What it takes to rear bugs to be used as animal feeds

0
122
What it takes to rear bugs to be used as animal feeds

High feed prices remain the biggest burden for many ranchers, with input accounting for up to 60 percent of total production costs.

However, farmers can reduce costs by raising insects such as crickets and black soldier flies on the farm to use as fodder.

dr Sevgan Subramanian, a senior scientist at the International Center for Insect Physiology and Ecology (Icipe), notes that crickets, black soldier flies and grasshoppers can be used to create nutritious feed for fish, poultry and pigs.

For crickets, scientists have identified the species Scapsipedus icipe, which is edible and can also be mass-produced as a high-quality protein ingredient in animal feed for human consumption.

The insect is often found near buildings and in fields, and has a yellow band between its eyes that distinguishes it from other species.

Crickets have 62.3 to 67 percent protein, which is on par with fish, which is around 66 percent protein and ahead of chicken at 30 percent. The expert notes that 10 house crickets collected from behind the yard or on the farm can form a colony in a matter of months.

To grow them, you need a plastic box with a lid (the size of a ballot box), used grains commonly known as machicha, cotton balls, and paper eggshells.

The egg shells are arranged in the plastic box and wet cotton balls, the size of which is smaller than a fist, are placed in random places inside. Once the houses are finished, a farmer captures the insects and keeps them in the box in a warm room.

Completely dried, then ground

The crickets will feed on the used grains in the box and more should be added as they are used up. According to the scientist, underfeeding can cause crickets to cannibalize each other to meet their protein needs.

The (draff) grains used, which can come from sorghum, are rich in proteins and carbohydrates. It is also recommended that the insects be given quality food and a balanced diet, especially if they are kept for human consumption. “As the natural mating process begins, the female crickets lay eggs in the cotton balls, which provide a conducive soil to keep them from drying out. This ensures a hatchability of 90 percent,” explains Dr. Subramanian.

Moist cotton balls also help provide drinking water for the insects, including males, which have been known to eat eggs. The females therefore learn to push their eggs into the cotton balls for safety. After five days, fresh cotton balls should be placed in the boxes, and the old ones should be transferred to another container with eggs and left to hatch.

“The advantage of crickets is that generations can be created just by providing them with food and water. Crickets can reproduce quickly, often reproducing within 10 days,” says Dr. Subramanian, adding that it takes 34 days for the insects to mature.

A farmer harvests three to four kilograms of mature insects from a single box with 5,000 eggs.

It is estimated that 1,000 insects make up one kilogram. The more containers a farmer has, the more kilograms have to be fetched.

Although crickets can survive for up to four months, egg laying usually occurs in the first month.

The scientist notes that it is therefore not economical to keep feeding them if they no longer form another generation.

The harvested crickets are completely dried and mechanically ground into powder.
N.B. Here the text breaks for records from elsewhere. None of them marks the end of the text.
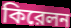
কিরেলন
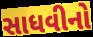
સાધવીનો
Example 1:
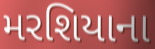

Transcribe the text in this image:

મરશિયાના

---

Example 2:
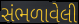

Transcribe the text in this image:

સંભળાવેલી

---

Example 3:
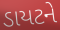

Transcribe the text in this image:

ડાયટને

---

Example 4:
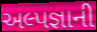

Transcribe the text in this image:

અલ્પજ્ઞાની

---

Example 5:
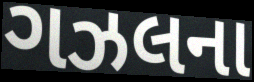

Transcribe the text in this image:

ગઝલના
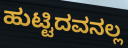
ಹುಟ್ಟಿದವನಲ್ಲ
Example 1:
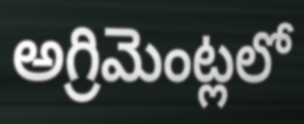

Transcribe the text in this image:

అగ్రిమెంట్లలో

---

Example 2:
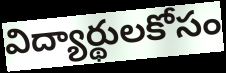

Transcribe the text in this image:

విద్యార్థులకోసం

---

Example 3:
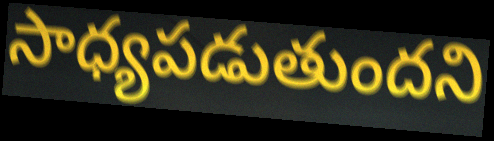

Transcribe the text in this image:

సాధ్యపడుతుందని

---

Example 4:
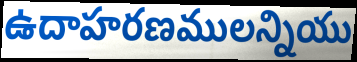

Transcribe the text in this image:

ఉదాహరణములన్నియు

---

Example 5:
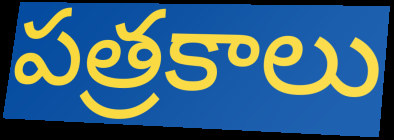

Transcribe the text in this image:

పత్రకాలు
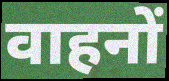
वाहनों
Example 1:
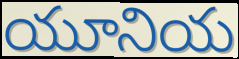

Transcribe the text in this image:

యూనియ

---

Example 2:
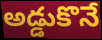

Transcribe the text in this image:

అడ్డుకొనే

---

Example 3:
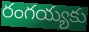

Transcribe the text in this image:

రంగయ్యకు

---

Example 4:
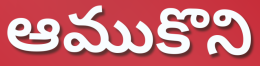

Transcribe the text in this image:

ఆముకొని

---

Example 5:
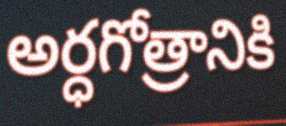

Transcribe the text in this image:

అర్ధగోత్రానికి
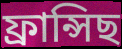
ফ্ৰান্সিছ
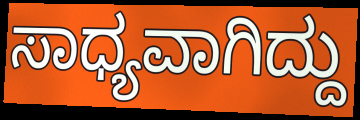
ಸಾಧ್ಯವಾಗಿದ್ದು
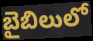
బైబిలులో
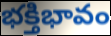
భక్తిభావం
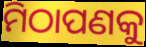
ମିଠାପଣକୁ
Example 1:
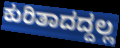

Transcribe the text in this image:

ಕುರಿತಾದದ್ದಲ್ಲ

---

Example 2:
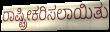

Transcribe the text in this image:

ರಾಷ್ಟ್ರೀಕರಿಸಲಾಯಿತು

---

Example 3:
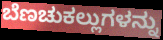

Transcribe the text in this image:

ಬೆಣಚುಕಲ್ಲುಗಳನ್ನು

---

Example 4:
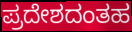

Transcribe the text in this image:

ಪ್ರದೇಶದಂತಹ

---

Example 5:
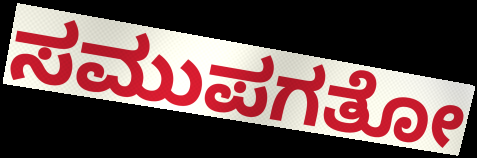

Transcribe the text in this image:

ಸಮುಪಗತೋ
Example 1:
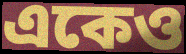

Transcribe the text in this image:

একেও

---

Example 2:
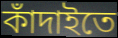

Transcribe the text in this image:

কাঁদাইতে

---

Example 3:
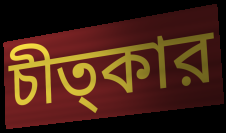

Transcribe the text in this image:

চীত্কার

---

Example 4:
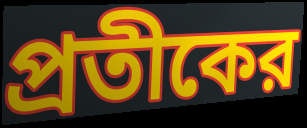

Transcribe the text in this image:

প্রতীকের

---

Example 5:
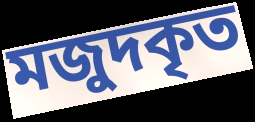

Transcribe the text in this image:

মজুদকৃত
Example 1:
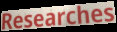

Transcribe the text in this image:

Researches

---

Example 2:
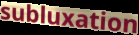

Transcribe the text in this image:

subluxation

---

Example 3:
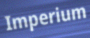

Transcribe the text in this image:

Imperium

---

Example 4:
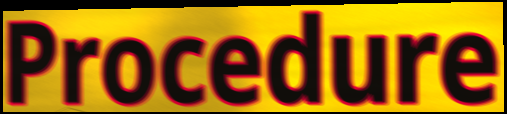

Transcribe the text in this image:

Procedure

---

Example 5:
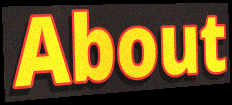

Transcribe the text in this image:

About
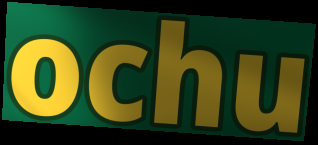
ochu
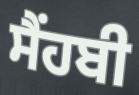
ਸੈਂਹਬੀ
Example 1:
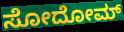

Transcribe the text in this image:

ಸೋದೋಮ್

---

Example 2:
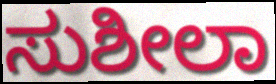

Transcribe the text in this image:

ಸುಶೀಲಾ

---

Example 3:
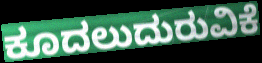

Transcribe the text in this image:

ಕೂದಲುದುರುವಿಕೆ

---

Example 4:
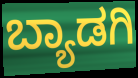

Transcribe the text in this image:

ಬ್ಯಾಡಗಿ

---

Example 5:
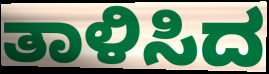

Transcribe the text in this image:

ತಾಳಿಸಿದ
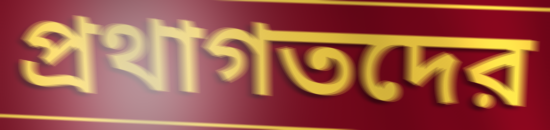
প্রথাগতদের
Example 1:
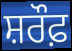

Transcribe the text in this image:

ਸ਼ਰੌਫ਼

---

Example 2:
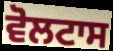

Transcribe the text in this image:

ਵੋਲਟਾਸ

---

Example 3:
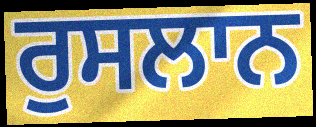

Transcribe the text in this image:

ਰੁਸਲਾਨ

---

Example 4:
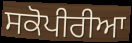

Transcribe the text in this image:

ਸਕੋਪੀਰੀਆ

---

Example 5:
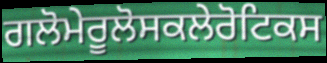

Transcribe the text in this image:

ਗਲੋਮੇਰੂਲੋਸਕਲੇਰੋਟਿਕਸ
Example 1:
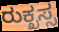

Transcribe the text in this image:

ರುಕ್ಖಸ್ಸ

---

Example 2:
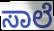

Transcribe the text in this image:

ಸಾಲೆ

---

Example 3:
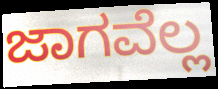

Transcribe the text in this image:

ಜಾಗವೆಲ್ಲ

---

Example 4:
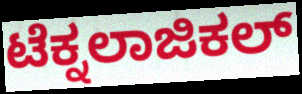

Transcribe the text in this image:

ಟೆಕ್ನಲಾಜಿಕಲ್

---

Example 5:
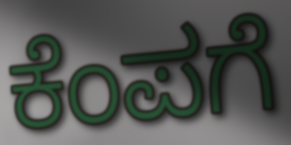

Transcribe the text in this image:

ಕೆಂಪಗೆ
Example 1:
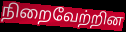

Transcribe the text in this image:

நிறைவேற்றின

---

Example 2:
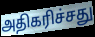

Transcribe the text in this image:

அதிகரிச்சது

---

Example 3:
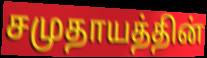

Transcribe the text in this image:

சமுதாயத்தின்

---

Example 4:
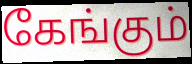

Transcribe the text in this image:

கேங்கும்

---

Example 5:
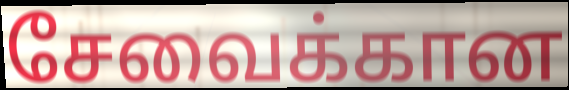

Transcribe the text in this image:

சேவைக்கான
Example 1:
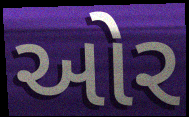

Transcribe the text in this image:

ઓર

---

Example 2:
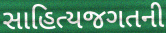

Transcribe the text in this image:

સાહિત્યજગતની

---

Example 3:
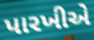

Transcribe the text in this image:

પારખીએ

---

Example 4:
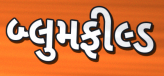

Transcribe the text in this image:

બ્લુમફીલ્ડ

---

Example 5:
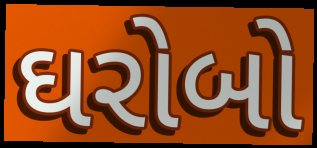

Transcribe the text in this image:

The powder is then used as a protein source in the manufacture of animal feed. It can also be used to make biscuits or added to baby food.

Rearing the black soldier fly

Raising the black soldier fly, known as Hermetia illucens, uses an inexpensive technology that uses a cardboard box and a pile of kitchen scraps or draff.

A portion of the cardboard is cut to form crevices into which flies are laid like eggs. It is then placed in a waste container, such as a sheltered yard or under a tree.

The litter will attract black soldier flies to feed when natural mating processes take place. The female flies lay their eggs in the cracks within five days. A farmer then waits four days; where the eggs hatch into larvae. The waste provides food that the larvae (maggots) can feed on until harvest time, which is between 12 and 21 days.

dr Chrysantus Mbi Tanga, a lead research scientist at Icipe, says the technology has been tried for three years and found to be successful.

“After 21 days, the content is screened. The litter goes down, leaving the larvae on the web. Harvest should be done before they begin to blacken in the transition to the pupal stage. The protein content is lower once they turn black because they would have used something to develop tougher skin,” says Dr. Tanga. The choice of bow tie is influenced by the fact that in a year it has more generations. Each fly lays between 500 and 900 eggs at a time. Instead of kitchen scraps and spent grains, cow manure, human feces, rabbit, goat and chicken manure can be used.

After harvesting, the maggots are dried in the sun for at least two days before being ground into a powder used to make animal feed.

dr Tanga says the flour is rich in proteins and fats and should be mixed with corn germ or whole corn and others for a fully balanced feed for livestock. The end products are either in the form of powder, cake or pellets.